1. I responded to the article, and why I disagreed, in #1442.
2. The "Got Questions" article :
"We don’t lose our sin nature once we receive Christ. The Bible says that sin remains in us and that a struggle with that old nature will continue as long as we are in this world. Paul bemoaned his own personal struggle in Romans 7:15–25. But we have help in the battle—divine help. The Spirit of God takes up residence in each believer and supplies the power we need to overcome the pull of the sin nature within us. “No one born of God makes a practice of sinning, for God’s seed abides in him, and he cannot keep on sinning because he has been born of God” (1 John 3:9)."
a. The body of sin is the sin nature, and it is "brought to nothing" as we behold Christ, just as the serpents lost their power as the Israelites looked to the Bronze Serpent.
b. Romans 7 was Paul before Christ:
i. "when we WERE in the flesh" : past tense
ii. "in the flesh" : Christians are "not in the flesh but in the spirit" (8:9), so it doesn't describe Paul's Christian life
iii. In Ro 7, Paul couldn't do the good of the Law, because his flesh didn't possess any good wherewith he might do the good, but, as a Christian, because there is good "in Christ", and Paul is "in Christ", he keeps the Law (8:4)
iv. sin killed him : Paul was not killed by sin as a Christian
v. he was a captive : Paul as a Christian was not a captive but set free (8:2)

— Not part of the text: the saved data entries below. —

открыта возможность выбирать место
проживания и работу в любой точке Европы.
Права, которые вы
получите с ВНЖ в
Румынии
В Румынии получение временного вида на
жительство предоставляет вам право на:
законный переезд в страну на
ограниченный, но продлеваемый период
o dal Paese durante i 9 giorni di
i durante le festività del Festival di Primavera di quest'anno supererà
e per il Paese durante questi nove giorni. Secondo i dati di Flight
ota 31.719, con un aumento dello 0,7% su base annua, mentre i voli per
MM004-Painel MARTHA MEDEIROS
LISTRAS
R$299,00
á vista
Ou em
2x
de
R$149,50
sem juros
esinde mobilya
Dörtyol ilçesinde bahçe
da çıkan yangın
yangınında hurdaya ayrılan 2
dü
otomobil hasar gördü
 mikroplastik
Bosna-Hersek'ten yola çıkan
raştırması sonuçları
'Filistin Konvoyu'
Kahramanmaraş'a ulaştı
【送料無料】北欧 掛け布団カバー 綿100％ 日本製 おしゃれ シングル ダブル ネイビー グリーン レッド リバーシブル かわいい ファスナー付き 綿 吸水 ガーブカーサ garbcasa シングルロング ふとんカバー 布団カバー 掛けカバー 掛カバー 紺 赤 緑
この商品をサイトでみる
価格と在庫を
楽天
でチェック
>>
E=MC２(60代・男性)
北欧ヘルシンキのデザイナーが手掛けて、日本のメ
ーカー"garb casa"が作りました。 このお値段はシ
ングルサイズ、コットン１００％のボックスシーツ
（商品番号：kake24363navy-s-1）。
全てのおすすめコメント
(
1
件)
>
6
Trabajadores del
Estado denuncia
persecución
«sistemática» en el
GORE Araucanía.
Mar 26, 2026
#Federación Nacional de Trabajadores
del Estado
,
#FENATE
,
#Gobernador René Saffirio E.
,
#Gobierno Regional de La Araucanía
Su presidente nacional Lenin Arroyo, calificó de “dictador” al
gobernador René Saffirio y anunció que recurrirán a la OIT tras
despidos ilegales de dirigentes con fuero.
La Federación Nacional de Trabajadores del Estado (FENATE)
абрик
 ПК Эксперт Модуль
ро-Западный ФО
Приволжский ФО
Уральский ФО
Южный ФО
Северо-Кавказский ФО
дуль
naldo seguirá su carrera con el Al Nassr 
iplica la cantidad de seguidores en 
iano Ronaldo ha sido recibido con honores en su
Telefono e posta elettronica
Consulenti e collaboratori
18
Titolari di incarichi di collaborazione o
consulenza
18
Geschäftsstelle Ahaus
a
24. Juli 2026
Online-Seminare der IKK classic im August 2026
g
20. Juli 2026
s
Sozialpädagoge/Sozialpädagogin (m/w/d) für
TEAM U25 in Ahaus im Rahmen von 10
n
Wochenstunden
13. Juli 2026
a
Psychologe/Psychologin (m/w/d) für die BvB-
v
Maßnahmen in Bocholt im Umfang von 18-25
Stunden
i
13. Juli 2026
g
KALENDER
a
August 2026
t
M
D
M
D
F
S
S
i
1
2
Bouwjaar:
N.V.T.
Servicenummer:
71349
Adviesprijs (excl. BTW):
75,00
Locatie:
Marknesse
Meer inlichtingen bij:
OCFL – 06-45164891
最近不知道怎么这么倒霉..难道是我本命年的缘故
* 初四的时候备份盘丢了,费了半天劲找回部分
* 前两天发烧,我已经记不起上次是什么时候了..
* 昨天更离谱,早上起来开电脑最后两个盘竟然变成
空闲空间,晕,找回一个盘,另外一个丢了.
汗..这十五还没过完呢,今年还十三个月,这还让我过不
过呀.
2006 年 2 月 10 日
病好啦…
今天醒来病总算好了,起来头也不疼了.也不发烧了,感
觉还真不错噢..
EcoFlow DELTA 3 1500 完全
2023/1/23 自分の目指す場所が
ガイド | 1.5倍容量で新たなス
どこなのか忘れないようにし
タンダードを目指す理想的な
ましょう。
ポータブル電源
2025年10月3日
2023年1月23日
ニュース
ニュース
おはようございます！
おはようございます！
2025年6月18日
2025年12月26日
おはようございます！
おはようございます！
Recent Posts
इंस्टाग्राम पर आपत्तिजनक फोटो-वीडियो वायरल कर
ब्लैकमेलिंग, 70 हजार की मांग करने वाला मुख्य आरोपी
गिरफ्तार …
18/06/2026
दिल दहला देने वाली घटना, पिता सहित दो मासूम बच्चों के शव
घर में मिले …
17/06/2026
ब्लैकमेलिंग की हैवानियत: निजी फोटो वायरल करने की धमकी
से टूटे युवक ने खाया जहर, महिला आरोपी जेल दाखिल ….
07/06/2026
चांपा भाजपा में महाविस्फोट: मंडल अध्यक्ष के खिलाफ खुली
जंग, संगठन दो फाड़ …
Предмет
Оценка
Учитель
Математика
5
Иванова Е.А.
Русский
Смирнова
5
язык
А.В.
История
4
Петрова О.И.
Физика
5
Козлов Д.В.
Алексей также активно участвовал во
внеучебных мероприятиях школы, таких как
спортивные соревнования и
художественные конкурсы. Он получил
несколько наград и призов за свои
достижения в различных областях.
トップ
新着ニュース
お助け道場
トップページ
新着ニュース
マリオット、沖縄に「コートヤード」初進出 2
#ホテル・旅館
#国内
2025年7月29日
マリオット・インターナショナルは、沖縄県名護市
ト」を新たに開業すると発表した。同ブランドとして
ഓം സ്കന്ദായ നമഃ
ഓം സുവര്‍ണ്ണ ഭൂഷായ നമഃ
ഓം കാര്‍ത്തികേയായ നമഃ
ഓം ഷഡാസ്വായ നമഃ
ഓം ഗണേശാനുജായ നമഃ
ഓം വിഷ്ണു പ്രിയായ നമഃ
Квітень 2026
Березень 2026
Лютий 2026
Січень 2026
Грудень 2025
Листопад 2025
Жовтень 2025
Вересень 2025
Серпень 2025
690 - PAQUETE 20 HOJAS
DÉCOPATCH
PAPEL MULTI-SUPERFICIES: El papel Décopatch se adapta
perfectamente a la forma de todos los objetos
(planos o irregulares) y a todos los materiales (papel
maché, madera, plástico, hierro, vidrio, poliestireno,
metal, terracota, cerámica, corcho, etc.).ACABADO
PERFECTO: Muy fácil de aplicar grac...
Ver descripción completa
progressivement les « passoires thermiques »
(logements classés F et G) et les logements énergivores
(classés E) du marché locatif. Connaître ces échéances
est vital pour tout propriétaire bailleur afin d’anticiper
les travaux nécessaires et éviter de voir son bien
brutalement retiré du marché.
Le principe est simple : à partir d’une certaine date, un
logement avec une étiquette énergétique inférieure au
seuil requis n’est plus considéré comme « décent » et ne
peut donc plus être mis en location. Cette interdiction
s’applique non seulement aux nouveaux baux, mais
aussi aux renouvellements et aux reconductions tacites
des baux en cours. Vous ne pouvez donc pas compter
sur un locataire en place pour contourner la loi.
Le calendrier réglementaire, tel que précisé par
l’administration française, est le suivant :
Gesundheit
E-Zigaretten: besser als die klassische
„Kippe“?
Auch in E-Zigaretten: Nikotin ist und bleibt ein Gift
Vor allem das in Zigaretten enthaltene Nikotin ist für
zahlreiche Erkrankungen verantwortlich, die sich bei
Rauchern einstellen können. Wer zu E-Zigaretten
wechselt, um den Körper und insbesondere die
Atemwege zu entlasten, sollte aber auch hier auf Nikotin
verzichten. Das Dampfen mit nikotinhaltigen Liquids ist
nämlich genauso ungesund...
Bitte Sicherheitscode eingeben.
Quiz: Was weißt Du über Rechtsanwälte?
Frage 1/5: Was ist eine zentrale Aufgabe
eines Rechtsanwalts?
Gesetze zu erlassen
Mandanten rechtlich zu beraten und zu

c. No one born of God makes a practice of sinning : John wrote against the Gnostics, and many of his statements there are specific to that discussion. The Gnostics thought the material world was made by an evil god, and was evil, so as long as they lived they would continue in gross sins, AND for that reason Jesus could never have been made flesh (because flesh is evil).